If it is not likely or purely hypothetical, would this count as irresponsible journalism?
https://www.forbes.com/sites/roberthart/2020/10/20/researchers-warn-some-covid-19-vaccines-could-increase-risk-of-hiv-infection/#455717cb3740
Also, I guess, while I’m in the doubt-casting business, what’s the general concensus on the fear that the virus might be less than effective for the obese? That’s a LOT of Americans, esp. poor and low-income Americans (people at some of the highest risk).
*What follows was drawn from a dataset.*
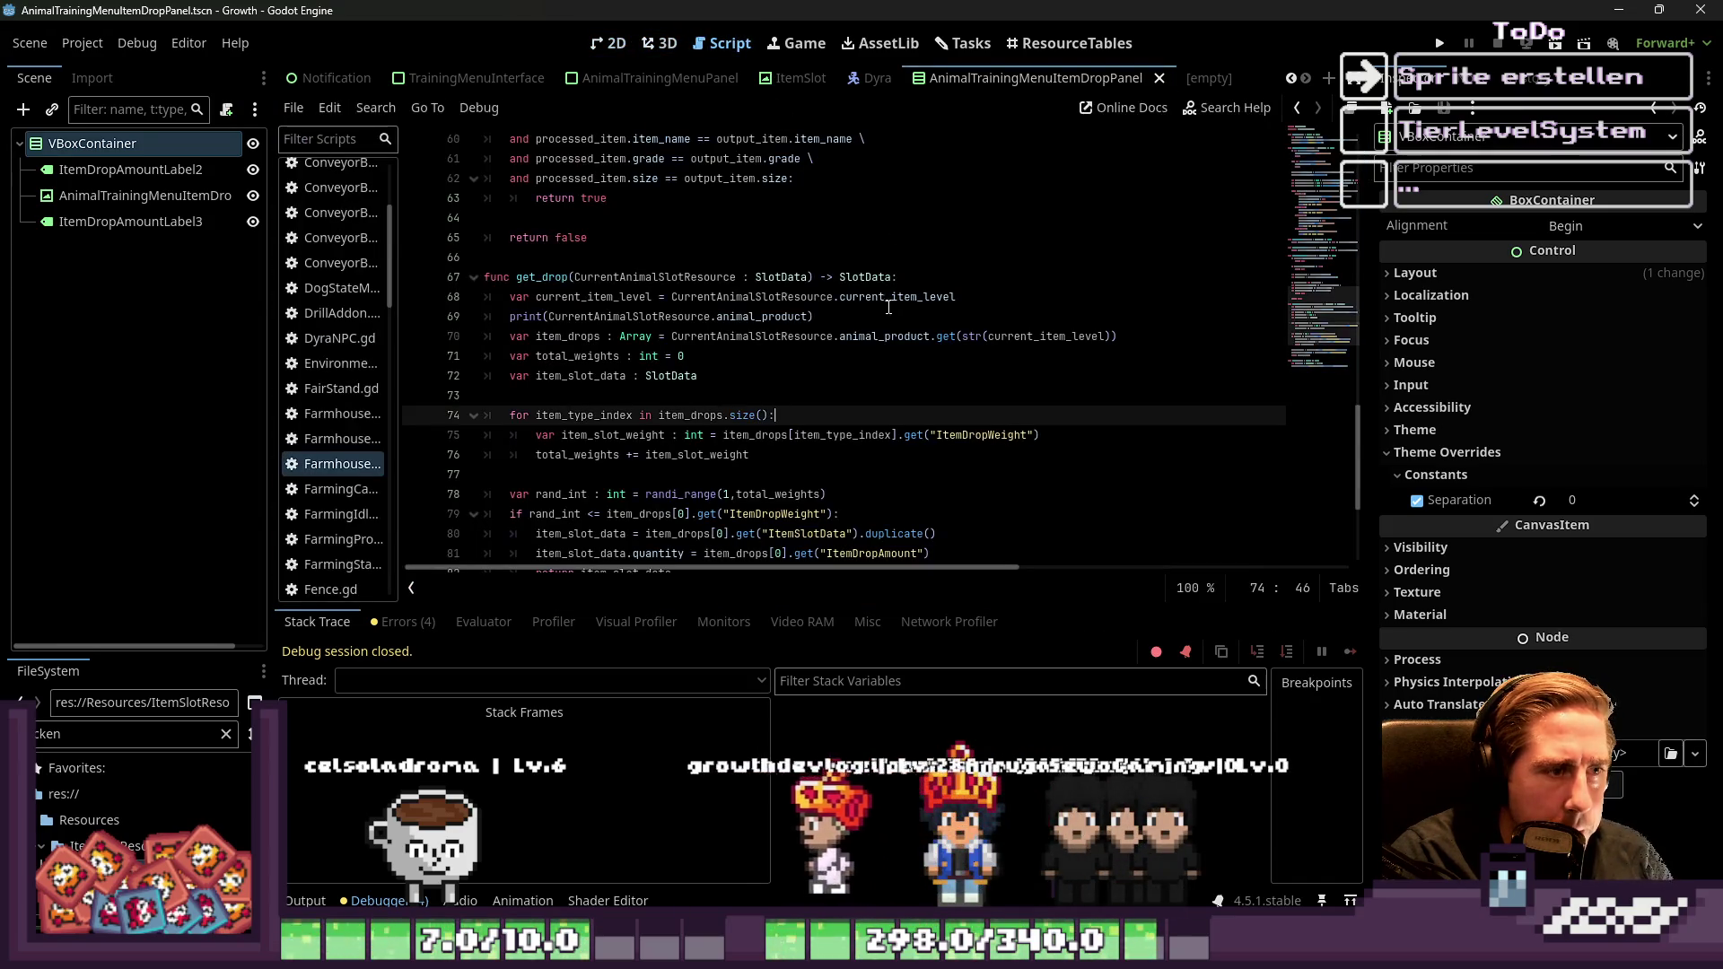
Inspect the drop-panel loop in the AnimalTrainingMenuPanel script, then begin renaming ItemDropAmountLabel2 in the drop panel scene
left_click(676, 87)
Might this be a serious stumbling block?
This only applies to CanSino and perhaps the Russian vaccine, among the current candidates.
Frankly, even if were certain, it might be a bit irresponsible to publish *now* when uncertainty is so high (esp as Forbes is an US outlet so should know about vaccine concerns related to the current administration & election is 2 weeks away!) and the vaccine isn’t being distributed yet.
And nothing about COVID vaccines can really be certain since there are several different mechanisms being pursued.
UPDATE: J&J Trials To Resume — “An independent committee investigated the case of a man in the trial who suffered a stroke and concluded it was not related to the vaccine.”
https://www.msn.com/en-us/news/us/johnson-and-johnson-coronavirus-vaccine-trial-will-resume-soon/ar-BB1akWKb?li=BBnbfcL
Also AstraZeneca :
https://www.businessinsider.com/astrazeneca-oxford-coronavirus-vaccine-trial-can-continue-in-the-us-2020-10
“…The FDA plans to require AstraZeneca researchers to tell participants of the suspected adverse reaction, and monitor them for “neurological events,” the Wall Street Journal reported.”